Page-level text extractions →
· · ·

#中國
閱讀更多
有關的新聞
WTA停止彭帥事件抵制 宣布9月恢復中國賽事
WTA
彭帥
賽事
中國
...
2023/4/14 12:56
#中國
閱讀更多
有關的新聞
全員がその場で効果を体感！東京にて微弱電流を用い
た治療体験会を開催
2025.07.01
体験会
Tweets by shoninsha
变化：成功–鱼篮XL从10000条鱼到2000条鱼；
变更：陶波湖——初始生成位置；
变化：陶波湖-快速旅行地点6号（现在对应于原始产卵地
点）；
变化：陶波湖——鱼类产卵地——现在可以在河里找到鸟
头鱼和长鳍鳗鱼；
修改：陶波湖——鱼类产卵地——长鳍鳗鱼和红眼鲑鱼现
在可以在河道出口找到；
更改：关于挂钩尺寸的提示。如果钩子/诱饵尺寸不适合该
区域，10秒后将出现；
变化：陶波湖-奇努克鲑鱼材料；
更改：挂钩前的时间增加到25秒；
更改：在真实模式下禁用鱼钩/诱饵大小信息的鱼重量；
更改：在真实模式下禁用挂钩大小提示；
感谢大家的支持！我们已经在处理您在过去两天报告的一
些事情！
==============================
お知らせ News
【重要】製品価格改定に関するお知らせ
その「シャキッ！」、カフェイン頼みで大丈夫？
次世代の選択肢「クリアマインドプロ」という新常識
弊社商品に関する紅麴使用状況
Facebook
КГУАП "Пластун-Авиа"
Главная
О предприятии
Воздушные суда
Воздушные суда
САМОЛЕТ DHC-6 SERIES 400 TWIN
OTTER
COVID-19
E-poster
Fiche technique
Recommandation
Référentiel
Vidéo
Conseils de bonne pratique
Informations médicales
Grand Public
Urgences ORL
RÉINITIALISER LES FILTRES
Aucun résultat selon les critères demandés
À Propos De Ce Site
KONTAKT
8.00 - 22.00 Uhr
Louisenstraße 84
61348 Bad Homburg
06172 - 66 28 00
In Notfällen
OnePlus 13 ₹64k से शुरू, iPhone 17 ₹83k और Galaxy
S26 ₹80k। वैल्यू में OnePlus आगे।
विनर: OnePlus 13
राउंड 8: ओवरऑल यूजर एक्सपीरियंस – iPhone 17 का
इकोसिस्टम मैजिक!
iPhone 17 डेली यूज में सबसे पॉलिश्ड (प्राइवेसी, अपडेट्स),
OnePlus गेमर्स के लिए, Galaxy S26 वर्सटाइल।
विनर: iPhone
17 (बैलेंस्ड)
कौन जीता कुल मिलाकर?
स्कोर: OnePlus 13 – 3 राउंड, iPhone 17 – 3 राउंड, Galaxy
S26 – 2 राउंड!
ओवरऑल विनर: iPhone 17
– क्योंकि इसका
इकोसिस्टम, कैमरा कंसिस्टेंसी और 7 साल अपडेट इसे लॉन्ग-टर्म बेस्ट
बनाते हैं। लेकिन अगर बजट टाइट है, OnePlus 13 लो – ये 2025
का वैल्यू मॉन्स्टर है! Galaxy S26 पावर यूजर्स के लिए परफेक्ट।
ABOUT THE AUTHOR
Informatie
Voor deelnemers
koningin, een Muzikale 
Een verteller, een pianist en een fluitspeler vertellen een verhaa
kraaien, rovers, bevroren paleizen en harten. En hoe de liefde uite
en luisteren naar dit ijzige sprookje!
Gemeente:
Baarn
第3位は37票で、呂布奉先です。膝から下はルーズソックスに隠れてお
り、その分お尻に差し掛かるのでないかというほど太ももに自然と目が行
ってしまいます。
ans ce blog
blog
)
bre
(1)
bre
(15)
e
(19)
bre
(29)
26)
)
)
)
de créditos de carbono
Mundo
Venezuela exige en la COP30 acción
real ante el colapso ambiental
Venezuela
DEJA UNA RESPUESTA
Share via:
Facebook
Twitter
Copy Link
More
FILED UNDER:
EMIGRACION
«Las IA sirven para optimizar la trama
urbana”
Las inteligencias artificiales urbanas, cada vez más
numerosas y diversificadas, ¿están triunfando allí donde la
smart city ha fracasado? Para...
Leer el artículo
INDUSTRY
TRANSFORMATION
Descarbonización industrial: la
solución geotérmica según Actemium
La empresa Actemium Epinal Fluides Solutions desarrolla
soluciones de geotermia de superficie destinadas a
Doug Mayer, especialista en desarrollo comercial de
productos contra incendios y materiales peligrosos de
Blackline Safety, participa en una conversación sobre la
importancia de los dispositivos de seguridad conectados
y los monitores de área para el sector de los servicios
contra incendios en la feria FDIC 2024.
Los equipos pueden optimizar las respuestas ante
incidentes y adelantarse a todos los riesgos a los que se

· · ·

Requirement → An exact transcription of all the records is required.

Solution for this exercise →
#中國
閱讀更多
有關的新聞
WTA停止彭帥事件抵制 宣布9月恢復中國賽事
WTA
彭帥
賽事
中國
...
2023/4/14 12:56
#中國
閱讀更多
有關的新聞
全員がその場で効果を体感！東京にて微弱電流を用い
た治療体験会を開催
2025.07.01
体験会
Tweets by shoninsha
变化：成功–鱼篮XL从10000条鱼到2000条鱼；
变更：陶波湖——初始生成位置；
变化：陶波湖-快速旅行地点6号（现在对应于原始产卵地
点）；
变化：陶波湖——鱼类产卵地——现在可以在河里找到鸟
头鱼和长鳍鳗鱼；
修改：陶波湖——鱼类产卵地——长鳍鳗鱼和红眼鲑鱼现
在可以在河道出口找到；
更改：关于挂钩尺寸的提示。如果钩子/诱饵尺寸不适合该
区域，10秒后将出现；
变化：陶波湖-奇努克鲑鱼材料；
更改：挂钩前的时间增加到25秒；
更改：在真实模式下禁用鱼钩/诱饵大小信息的鱼重量；
更改：在真实模式下禁用挂钩大小提示；
感谢大家的支持！我们已经在处理您在过去两天报告的一
些事情！
==============================
お知らせ News
【重要】製品価格改定に関するお知らせ
その「シャキッ！」、カフェイン頼みで大丈夫？
次世代の選択肢「クリアマインドプロ」という新常識
弊社商品に関する紅麴使用状況
Facebook
КГУАП "Пластун-Авиа"
Главная
О предприятии
Воздушные суда
Воздушные суда
САМОЛЕТ DHC-6 SERIES 400 TWIN
OTTER
COVID-19
E-poster
Fiche technique
Recommandation
Référentiel
Vidéo
Conseils de bonne pratique
Informations médicales
Grand Public
Urgences ORL
RÉINITIALISER LES FILTRES
Aucun résultat selon les critères demandés
À Propos De Ce Site
KONTAKT
8.00 - 22.00 Uhr
Louisenstraße 84
61348 Bad Homburg
06172 - 66 28 00
In Notfällen
OnePlus 13 ₹64k से शुरू, iPhone 17 ₹83k और Galaxy
S26 ₹80k। वैल्यू में OnePlus आगे।
विनर: OnePlus 13
राउंड 8: ओवरऑल यूजर एक्सपीरियंस – iPhone 17 का
इकोसिस्टम मैजिक!
iPhone 17 डेली यूज में सबसे पॉलिश्ड (प्राइवेसी, अपडेट्स),
OnePlus गेमर्स के लिए, Galaxy S26 वर्सटाइल।
विनर: iPhone
17 (बैलेंस्ड)
कौन जीता कुल मिलाकर?
स्कोर: OnePlus 13 – 3 राउंड, iPhone 17 – 3 राउंड, Galaxy
S26 – 2 राउंड!
ओवरऑल विनर: iPhone 17
– क्योंकि इसका
इकोसिस्टम, कैमरा कंसिस्टेंसी और 7 साल अपडेट इसे लॉन्ग-टर्म बेस्ट
बनाते हैं। लेकिन अगर बजट टाइट है, OnePlus 13 लो – ये 2025
का वैल्यू मॉन्स्टर है! Galaxy S26 पावर यूजर्स के लिए परफेक्ट।
ABOUT THE AUTHOR
Informatie
Voor deelnemers
koningin, een Muzikale 
Een verteller, een pianist en een fluitspeler vertellen een verhaa
kraaien, rovers, bevroren paleizen en harten. En hoe de liefde uite
en luisteren naar dit ijzige sprookje!
Gemeente:
Baarn
第3位は37票で、呂布奉先です。膝から下はルーズソックスに隠れてお
り、その分お尻に差し掛かるのでないかというほど太ももに自然と目が行
ってしまいます。
ans ce blog
blog
)
bre
(1)
bre
(15)
e
(19)
bre
(29)
26)
)
)
)
de créditos de carbono
Mundo
Venezuela exige en la COP30 acción
real ante el colapso ambiental
Venezuela
DEJA UNA RESPUESTA
Share via:
Facebook
Twitter
Copy Link
More
FILED UNDER:
EMIGRACION
«Las IA sirven para optimizar la trama
urbana”
Las inteligencias artificiales urbanas, cada vez más
numerosas y diversificadas, ¿están triunfando allí donde la
smart city ha fracasado? Para...
Leer el artículo
INDUSTRY
TRANSFORMATION
Descarbonización industrial: la
solución geotérmica según Actemium
La empresa Actemium Epinal Fluides Solutions desarrolla
soluciones de geotermia de superficie destinadas a
Doug Mayer, especialista en desarrollo comercial de
productos contra incendios y materiales peligrosos de
Blackline Safety, participa en una conversación sobre la
importancia de los dispositivos de seguridad conectados
y los monitores de área para el sector de los servicios
contra incendios en la feria FDIC 2024.
Los equipos pueden optimizar las respuestas ante
incidentes y adelantarse a todos los riesgos a los que se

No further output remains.